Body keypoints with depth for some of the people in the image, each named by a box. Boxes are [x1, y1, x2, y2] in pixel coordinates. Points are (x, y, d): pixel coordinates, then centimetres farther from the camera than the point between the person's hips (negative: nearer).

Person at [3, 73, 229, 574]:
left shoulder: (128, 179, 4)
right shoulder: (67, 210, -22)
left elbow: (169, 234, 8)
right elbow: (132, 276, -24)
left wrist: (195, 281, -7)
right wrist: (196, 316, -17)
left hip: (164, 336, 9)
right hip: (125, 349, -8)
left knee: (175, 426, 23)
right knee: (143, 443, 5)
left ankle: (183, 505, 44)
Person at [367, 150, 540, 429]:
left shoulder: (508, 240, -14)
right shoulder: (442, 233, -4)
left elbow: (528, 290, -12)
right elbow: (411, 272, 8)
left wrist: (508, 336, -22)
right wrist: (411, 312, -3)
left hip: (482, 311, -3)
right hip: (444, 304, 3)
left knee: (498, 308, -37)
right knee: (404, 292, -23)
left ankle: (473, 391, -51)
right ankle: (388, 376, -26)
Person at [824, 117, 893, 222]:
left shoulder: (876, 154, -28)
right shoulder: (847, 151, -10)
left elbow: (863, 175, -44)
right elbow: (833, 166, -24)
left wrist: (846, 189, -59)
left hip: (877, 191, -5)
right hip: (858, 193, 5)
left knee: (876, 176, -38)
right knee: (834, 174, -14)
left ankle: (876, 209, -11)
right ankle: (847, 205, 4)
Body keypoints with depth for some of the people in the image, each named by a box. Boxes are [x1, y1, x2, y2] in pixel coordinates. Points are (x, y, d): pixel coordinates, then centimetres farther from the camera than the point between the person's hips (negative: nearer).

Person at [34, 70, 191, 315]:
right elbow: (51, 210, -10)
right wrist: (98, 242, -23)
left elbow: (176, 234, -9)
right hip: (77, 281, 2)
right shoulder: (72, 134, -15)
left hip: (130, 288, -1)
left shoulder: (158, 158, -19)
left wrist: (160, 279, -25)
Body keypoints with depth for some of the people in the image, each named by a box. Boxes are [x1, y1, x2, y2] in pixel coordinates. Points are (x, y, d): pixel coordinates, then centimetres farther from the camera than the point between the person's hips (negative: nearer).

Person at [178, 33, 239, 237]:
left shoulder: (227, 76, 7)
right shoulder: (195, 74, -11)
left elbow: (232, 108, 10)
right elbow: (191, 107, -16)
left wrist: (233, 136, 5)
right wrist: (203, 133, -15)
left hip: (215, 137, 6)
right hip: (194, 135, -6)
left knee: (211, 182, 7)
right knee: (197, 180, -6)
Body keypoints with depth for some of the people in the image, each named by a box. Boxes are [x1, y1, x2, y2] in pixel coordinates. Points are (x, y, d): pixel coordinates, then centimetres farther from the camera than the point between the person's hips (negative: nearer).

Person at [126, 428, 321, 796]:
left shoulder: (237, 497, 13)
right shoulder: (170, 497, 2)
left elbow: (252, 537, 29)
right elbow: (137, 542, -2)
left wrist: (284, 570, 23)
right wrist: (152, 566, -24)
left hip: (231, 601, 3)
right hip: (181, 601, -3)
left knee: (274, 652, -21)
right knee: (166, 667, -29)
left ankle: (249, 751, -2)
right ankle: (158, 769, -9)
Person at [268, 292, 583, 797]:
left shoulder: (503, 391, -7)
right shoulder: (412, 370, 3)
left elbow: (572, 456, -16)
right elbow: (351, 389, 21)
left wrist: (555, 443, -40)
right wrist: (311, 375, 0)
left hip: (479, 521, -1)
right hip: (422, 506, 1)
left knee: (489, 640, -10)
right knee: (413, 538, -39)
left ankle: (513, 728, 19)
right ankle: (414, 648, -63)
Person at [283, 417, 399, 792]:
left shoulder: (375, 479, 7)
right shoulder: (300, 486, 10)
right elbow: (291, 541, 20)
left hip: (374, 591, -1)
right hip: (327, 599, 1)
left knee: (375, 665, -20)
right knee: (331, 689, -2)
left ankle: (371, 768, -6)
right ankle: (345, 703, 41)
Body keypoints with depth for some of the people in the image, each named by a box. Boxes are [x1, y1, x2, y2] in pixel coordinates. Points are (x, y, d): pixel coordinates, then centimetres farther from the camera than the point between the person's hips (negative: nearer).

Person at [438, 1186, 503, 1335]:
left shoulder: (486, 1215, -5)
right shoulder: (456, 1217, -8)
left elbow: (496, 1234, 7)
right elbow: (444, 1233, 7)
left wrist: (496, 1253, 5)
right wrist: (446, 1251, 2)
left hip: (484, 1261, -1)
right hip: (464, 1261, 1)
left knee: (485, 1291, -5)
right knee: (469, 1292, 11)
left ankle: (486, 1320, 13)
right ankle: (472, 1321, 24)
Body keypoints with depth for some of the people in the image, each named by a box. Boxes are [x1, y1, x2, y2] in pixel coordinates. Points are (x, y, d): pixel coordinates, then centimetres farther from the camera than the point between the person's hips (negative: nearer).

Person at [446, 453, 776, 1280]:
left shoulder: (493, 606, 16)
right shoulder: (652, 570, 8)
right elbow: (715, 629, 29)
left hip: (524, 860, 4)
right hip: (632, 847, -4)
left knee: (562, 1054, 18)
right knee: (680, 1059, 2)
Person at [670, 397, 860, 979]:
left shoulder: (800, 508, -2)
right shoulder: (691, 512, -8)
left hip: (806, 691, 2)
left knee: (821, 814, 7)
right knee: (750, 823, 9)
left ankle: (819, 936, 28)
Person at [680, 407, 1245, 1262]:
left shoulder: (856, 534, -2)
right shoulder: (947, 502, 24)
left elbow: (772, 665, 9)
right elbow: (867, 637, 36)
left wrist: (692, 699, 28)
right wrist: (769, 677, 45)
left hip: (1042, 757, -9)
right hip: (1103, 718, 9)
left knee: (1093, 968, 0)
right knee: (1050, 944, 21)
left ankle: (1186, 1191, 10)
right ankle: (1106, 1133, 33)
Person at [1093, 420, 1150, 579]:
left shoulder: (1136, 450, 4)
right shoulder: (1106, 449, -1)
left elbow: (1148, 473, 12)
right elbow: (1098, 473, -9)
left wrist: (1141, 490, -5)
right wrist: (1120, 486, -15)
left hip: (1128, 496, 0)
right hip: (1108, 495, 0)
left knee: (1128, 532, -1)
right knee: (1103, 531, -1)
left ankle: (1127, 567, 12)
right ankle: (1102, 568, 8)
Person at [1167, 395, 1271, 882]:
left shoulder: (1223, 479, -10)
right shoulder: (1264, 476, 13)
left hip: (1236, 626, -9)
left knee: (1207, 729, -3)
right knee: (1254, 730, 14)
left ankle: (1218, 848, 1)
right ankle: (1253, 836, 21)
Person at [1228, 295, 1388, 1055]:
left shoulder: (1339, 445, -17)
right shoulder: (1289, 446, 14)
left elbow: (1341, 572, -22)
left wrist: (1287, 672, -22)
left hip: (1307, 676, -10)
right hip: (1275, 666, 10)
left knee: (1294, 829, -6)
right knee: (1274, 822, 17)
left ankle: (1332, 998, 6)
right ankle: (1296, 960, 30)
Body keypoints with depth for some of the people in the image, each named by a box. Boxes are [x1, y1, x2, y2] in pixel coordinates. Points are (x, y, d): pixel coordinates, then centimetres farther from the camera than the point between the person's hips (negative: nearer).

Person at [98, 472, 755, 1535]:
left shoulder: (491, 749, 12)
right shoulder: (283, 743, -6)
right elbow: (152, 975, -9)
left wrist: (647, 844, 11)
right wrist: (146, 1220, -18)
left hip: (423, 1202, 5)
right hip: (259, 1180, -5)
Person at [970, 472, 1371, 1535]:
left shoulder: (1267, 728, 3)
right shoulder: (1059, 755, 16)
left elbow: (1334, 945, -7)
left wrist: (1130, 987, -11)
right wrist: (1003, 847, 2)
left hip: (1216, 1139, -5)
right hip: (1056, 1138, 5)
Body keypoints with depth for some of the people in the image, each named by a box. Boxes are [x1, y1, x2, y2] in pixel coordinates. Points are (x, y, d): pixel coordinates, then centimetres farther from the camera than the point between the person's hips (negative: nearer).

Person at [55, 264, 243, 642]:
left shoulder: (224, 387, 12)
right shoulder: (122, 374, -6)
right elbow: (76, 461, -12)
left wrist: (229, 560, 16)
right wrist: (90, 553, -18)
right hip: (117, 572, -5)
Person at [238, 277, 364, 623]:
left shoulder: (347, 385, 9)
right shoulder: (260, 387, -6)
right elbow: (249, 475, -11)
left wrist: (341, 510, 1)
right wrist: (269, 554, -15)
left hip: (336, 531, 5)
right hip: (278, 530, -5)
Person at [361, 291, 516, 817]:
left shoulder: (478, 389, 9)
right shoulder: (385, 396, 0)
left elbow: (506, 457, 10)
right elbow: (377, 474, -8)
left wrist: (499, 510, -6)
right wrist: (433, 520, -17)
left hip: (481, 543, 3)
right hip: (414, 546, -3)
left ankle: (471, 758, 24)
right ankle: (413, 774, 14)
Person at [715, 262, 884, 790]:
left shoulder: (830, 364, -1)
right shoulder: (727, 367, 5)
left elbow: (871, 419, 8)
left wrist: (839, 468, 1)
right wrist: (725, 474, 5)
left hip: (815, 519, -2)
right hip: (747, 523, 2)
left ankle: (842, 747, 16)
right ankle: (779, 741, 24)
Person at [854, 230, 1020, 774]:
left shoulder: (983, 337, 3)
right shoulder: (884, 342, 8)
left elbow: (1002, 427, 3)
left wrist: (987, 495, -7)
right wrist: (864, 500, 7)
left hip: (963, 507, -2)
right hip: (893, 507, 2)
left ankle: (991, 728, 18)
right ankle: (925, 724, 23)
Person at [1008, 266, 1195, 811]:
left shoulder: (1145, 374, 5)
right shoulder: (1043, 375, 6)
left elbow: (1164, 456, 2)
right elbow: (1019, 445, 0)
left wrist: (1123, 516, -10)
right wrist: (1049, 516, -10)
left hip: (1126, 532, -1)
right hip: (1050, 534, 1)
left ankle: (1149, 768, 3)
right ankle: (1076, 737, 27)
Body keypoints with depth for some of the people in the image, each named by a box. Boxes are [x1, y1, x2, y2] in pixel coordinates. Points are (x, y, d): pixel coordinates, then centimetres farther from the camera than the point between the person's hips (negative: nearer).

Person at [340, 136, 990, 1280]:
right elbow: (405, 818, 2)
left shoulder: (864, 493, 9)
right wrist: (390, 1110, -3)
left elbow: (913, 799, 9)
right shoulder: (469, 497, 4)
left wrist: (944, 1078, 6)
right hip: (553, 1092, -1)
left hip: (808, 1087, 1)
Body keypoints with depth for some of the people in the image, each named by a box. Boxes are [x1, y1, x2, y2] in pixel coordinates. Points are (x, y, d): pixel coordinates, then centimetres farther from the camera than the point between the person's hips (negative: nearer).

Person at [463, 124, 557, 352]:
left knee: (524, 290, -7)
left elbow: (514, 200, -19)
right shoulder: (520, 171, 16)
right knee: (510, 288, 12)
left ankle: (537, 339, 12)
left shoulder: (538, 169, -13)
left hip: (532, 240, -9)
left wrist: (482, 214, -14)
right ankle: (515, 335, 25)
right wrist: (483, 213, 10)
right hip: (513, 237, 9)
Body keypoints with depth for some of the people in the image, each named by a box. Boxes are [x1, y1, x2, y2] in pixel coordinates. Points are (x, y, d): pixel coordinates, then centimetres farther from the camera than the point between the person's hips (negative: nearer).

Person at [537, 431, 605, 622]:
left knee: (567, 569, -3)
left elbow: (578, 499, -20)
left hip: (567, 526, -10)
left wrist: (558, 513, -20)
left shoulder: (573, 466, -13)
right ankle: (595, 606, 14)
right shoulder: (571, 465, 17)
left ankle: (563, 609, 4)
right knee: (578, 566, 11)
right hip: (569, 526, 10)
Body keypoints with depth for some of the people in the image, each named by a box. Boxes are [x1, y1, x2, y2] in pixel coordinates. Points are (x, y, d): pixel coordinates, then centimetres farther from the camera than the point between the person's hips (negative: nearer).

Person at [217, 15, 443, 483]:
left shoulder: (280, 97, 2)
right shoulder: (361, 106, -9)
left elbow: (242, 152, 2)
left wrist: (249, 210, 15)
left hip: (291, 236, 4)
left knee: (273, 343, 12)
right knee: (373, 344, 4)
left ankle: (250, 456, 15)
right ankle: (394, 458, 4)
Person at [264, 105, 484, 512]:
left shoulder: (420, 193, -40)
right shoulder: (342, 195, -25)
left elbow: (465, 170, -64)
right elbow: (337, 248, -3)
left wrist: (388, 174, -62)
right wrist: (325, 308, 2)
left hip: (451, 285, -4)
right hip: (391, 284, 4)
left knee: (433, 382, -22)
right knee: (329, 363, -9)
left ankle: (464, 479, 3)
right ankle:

○ ○ ○

Exercise description: The records above should be printed exactly, please, from the first line through the line containing "right hip: (77, 281, 2)", with both ends kept and nothing past it.

Answer to this problem:
Body keypoints with depth for some of the people in the image, each named by a box. Boxes are [x1, y1, x2, y2] in pixel coordinates. Points are (x, y, d): pixel coordinates, then centimetres farther from the camera than the point between the person's hips (negative: nearer).

Person at [3, 73, 229, 574]:
left shoulder: (128, 179, 4)
right shoulder: (67, 210, -22)
left elbow: (169, 234, 8)
right elbow: (132, 276, -24)
left wrist: (195, 281, -7)
right wrist: (196, 316, -17)
left hip: (164, 336, 9)
right hip: (125, 349, -8)
left knee: (175, 426, 23)
right knee: (143, 443, 5)
left ankle: (183, 505, 44)
Person at [367, 150, 540, 429]:
left shoulder: (508, 240, -14)
right shoulder: (442, 233, -4)
left elbow: (528, 290, -12)
right elbow: (411, 272, 8)
left wrist: (508, 336, -22)
right wrist: (411, 312, -3)
left hip: (482, 311, -3)
right hip: (444, 304, 3)
left knee: (498, 308, -37)
right knee: (404, 292, -23)
left ankle: (473, 391, -51)
right ankle: (388, 376, -26)
Person at [824, 117, 893, 222]:
left shoulder: (876, 154, -28)
right shoulder: (847, 151, -10)
left elbow: (863, 175, -44)
right elbow: (833, 166, -24)
left wrist: (846, 189, -59)
left hip: (877, 191, -5)
right hip: (858, 193, 5)
left knee: (876, 176, -38)
right knee: (834, 174, -14)
left ankle: (876, 209, -11)
right ankle: (847, 205, 4)
Body keypoints with depth for some of the people in the image, each named by a box. Boxes are [x1, y1, x2, y2] in pixel coordinates. Points are (x, y, d): pixel coordinates, then centimetres farther from the camera than the point between the person's hips (negative: nearer).

Person at [34, 70, 191, 315]:
right elbow: (51, 210, -10)
right wrist: (98, 242, -23)
left elbow: (176, 234, -9)
right hip: (77, 281, 2)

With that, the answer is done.